Other oil quality tests such as acidity and relative density can be performed in tandem for a more in-depth examination of the characteristics of the oil. It takes gross contamination, aging, or over-processing for these properties to change significantly, so if either of these values fluctuates between tests, it could be cause for concern. If an issue with the oil does present itself, there are other investigative tests that can be employed.
Analysis of oil samples collected from transformers is the starting point for understanding the condition of the asset. The applied tests can reveal a lot about incipient faults or developing problems. Nevertheless, additional contextual information and further electrical testing may be required to build a complete picture of the underlying problem and diagnose the root cause.
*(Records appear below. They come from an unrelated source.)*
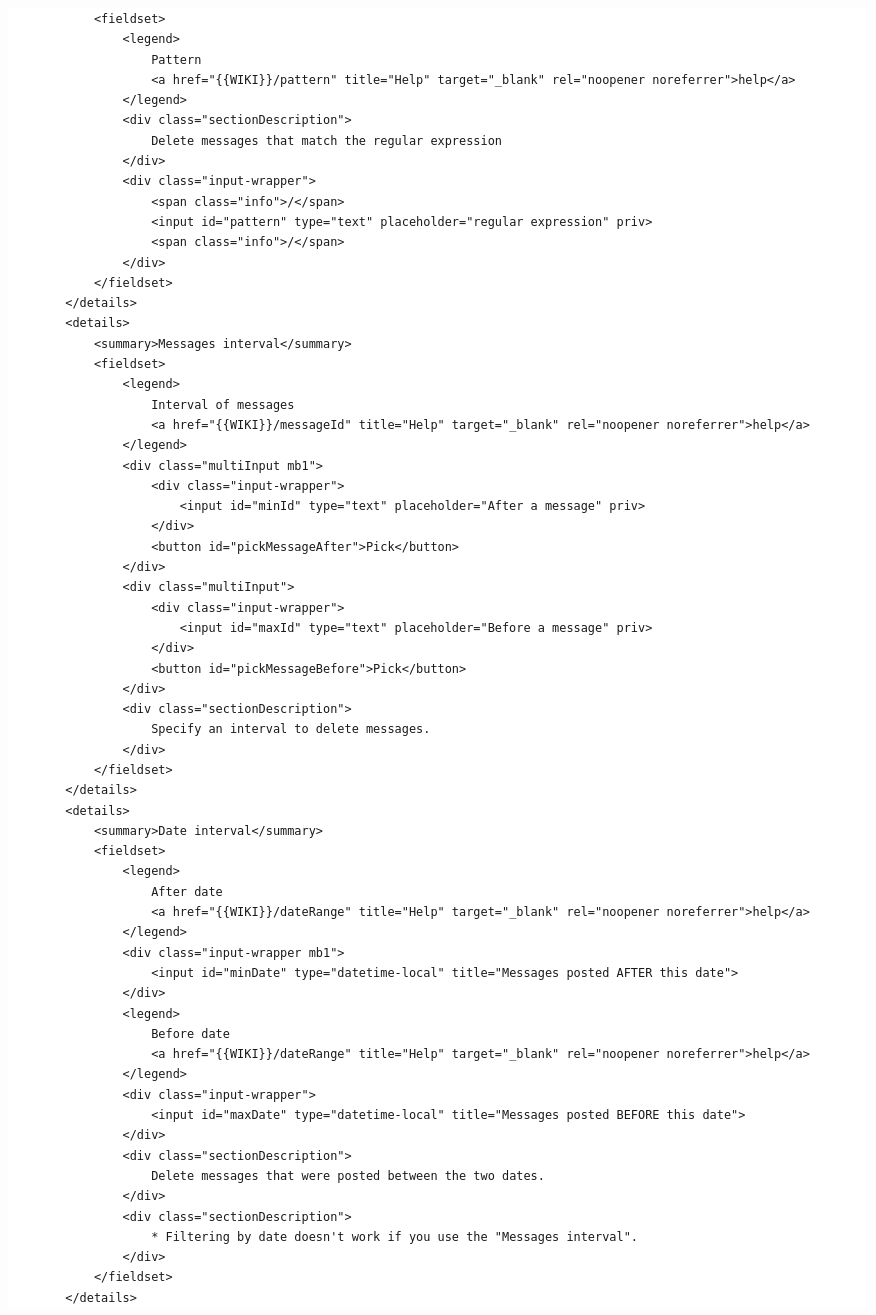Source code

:                 <fieldset>
                    <legend>
                        Pattern
                        <a href="{{WIKI}}/pattern" title="Help" target="_blank" rel="noopener noreferrer">help</a>
                    </legend>
                    <div class="sectionDescription">
                        Delete messages that match the regular expression
                    </div>
                    <div class="input-wrapper">
                        <span class="info">/</span>
                        <input id="pattern" type="text" placeholder="regular expression" priv>
                        <span class="info">/</span>
                    </div>
                </fieldset>
            </details>
            <details>
                <summary>Messages interval</summary>
                <fieldset>
                    <legend>
                        Interval of messages
                        <a href="{{WIKI}}/messageId" title="Help" target="_blank" rel="noopener noreferrer">help</a>
                    </legend>
                    <div class="multiInput mb1">
                        <div class="input-wrapper">
                            <input id="minId" type="text" placeholder="After a message" priv>
                        </div>
                        <button id="pickMessageAfter">Pick</button>
                    </div>
                    <div class="multiInput">
                        <div class="input-wrapper">
                            <input id="maxId" type="text" placeholder="Before a message" priv>
                        </div>
                        <button id="pickMessageBefore">Pick</button>
                    </div>
                    <div class="sectionDescription">
                        Specify an interval to delete messages.
                    </div>
                </fieldset>
            </details>
            <details>
                <summary>Date interval</summary>
                <fieldset>
                    <legend>
                        After date
                        <a href="{{WIKI}}/dateRange" title="Help" target="_blank" rel="noopener noreferrer">help</a>
                    </legend>
                    <div class="input-wrapper mb1">
                        <input id="minDate" type="datetime-local" title="Messages posted AFTER this date">
                    </div>
                    <legend>
                        Before date
                        <a href="{{WIKI}}/dateRange" title="Help" target="_blank" rel="noopener noreferrer">help</a>
                    </legend>
                    <div class="input-wrapper">
                        <input id="maxDate" type="datetime-local" title="Messages posted BEFORE this date">
                    </div>
                    <div class="sectionDescription">
                        Delete messages that were posted between the two dates.
                    </div>
                    <div class="sectionDescription">
                        * Filtering by date doesn't work if you use the "Messages interval".
                    </div>
                </fieldset>
            </details>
Simon Sutton is Director of Services for Altanova, a Doble company, where his responsibilities include business strategy, external relationships, and coordination of technical activities around the world. He has over 25 years of experience in the electricity transmission and distribution industry predominantly in the cables sector. He has worked in the cable materials supply industry, as the cables policy manager for a transmission utility, and in the research sector. His interests also include condition monitoring, diagnostic testing, forensics, and asset management. Simon earned a PhD in physics from the University of Reading. He is active in International professional bodies representing UK on the CIGRE Study Committee for Materials and Emerging Test Techniques, is Convenor of the CIGRE Strategic Advisory Group on Solids, and is a member of the editorial board of the IEEE Electrical Insulation Magazine. He is a Visiting Senior Research Fellow at the University of Southampton.
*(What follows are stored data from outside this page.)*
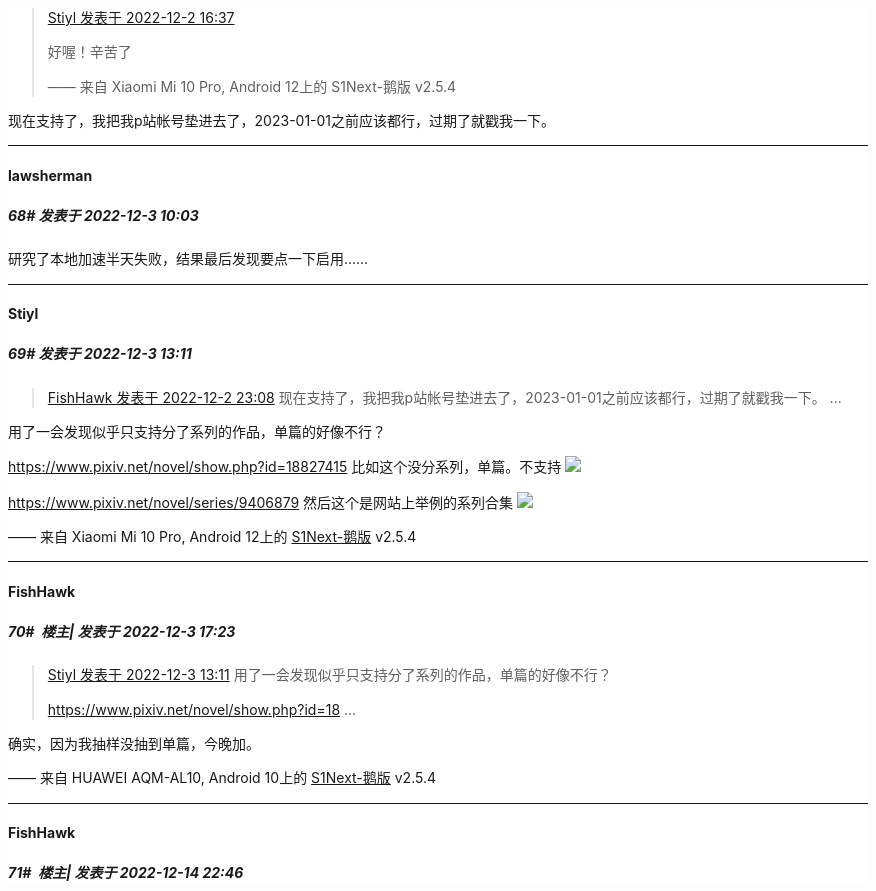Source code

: <blockquote><a href="httphttps://bbs.saraba1st.com/2b/forum.php?mod=redirect&amp;goto=findpost&amp;pid=58725608&amp;ptid=2103011" target="_blank">Stiyl 发表于 2022-12-2 16:37</a>

好喔！辛苦了

—— 来自 Xiaomi Mi 10 Pro, Android 12上的 S1Next-鹅版 v2.5.4</blockquote>
现在支持了，我把我p站帐号垫进去了，2023-01-01之前应该都行，过期了就戳我一下。



*****

####  lawsherman  
##### 68#       发表于 2022-12-3 10:03

研究了本地加速半天失败，结果最后发现要点一下启用……



*****

####  Stiyl  
##### 69#       发表于 2022-12-3 13:11

<blockquote><a href="httphttps://bbs.saraba1st.com/2b/forum.php?mod=redirect&amp;goto=findpost&amp;pid=58732057&amp;ptid=2103011" target="_blank">FishHawk 发表于 2022-12-2 23:08</a>
现在支持了，我把我p站帐号垫进去了，2023-01-01之前应该都行，过期了就戳我一下。 ...</blockquote>
用了一会发现似乎只支持分了系列的作品，单篇的好像不行？

https://www.pixiv.net/novel/show.php?id=18827415
比如这个没分系列，单篇。不支持
<img src="https://p.sda1.dev/8/1dc7411cef68de21ef8bec5f5842c617/CMP_20221203130553097.jpg" referrerpolicy="no-referrer">

https://www.pixiv.net/novel/series/9406879
然后这个是网站上举例的系列合集
<img src="https://p.sda1.dev/8/ed12ae026b70bfb06ca6e74d498315cc/IMG_20221203_130524.jpg" referrerpolicy="no-referrer">

—— 来自 Xiaomi Mi 10 Pro, Android 12上的 [S1Next-鹅版](https://github.com/ykrank/S1-Next/releases) v2.5.4



*****

####  FishHawk  
##### 70#         楼主| 发表于 2022-12-3 17:23

<blockquote><a href="httphttps://bbs.saraba1st.com/2b/forum.php?mod=redirect&amp;goto=findpost&amp;pid=58740140&amp;ptid=2103011" target="_blank">Stiyl 发表于 2022-12-3 13:11</a>
用了一会发现似乎只支持分了系列的作品，单篇的好像不行？

https://www.pixiv.net/novel/show.php?id=18 ...</blockquote>
确实，因为我抽样没抽到单篇，今晚加。

—— 来自 HUAWEI AQM-AL10, Android 10上的 [S1Next-鹅版](https://github.com/ykrank/S1-Next/releases) v2.5.4

*****

####  FishHawk  
##### 71#         楼主| 发表于 2022-12-14 22:46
Lance R. Lewand is the Technical Director for the Doble Insulating Materials Laboratory. The Insulating Materials Laboratory is responsible for routine and investigative analyses of liquid and solid dielectrics for electric apparatus. Since joining Doble in 1992, Lance has published over 75 technical papers pertaining to testing and sampling of electrical insulating materials and laboratory diagnostics. He is actively involved in professional organizations including the American Chemical Society and has been a representative of the U.S. National Committee for TC10 of the International Electrotechnical Commission (IEC) and ISO TC28, ASTM D-27 since 1989. Lance is Chair of ASTM Committee D-27, chairs subcommittee 06 on Chemical Tests, is secretary of the Doble Committee on Insulating Materials, and received the ASTM Award of Merit for Committee D-27. He received his BS from St. Mary’s College of Maryland.
Andy Davies has worked for Doble for more than six years. His work commenced with 2.5 years in the Middle East providing asset health indexing and maintenance guidance for over 2,400 transformers for a middle eastern transmission company. Since then, he has been involved with support and training for online asset management tools, hardware support for portable and field oil testing equipment, and provides transformer consultation for customers located across EMEA. Prior to Doble, he worked with an oil services company that provided oil reclamation and mobile oil solutions that included technical consultation for all generators, HV contractors, transmission, and distribution utilities across the UK and Ireland. He has led research into DBDS and acidity in transformers and their mitigation strategies and has a sound understanding of oil chemistry.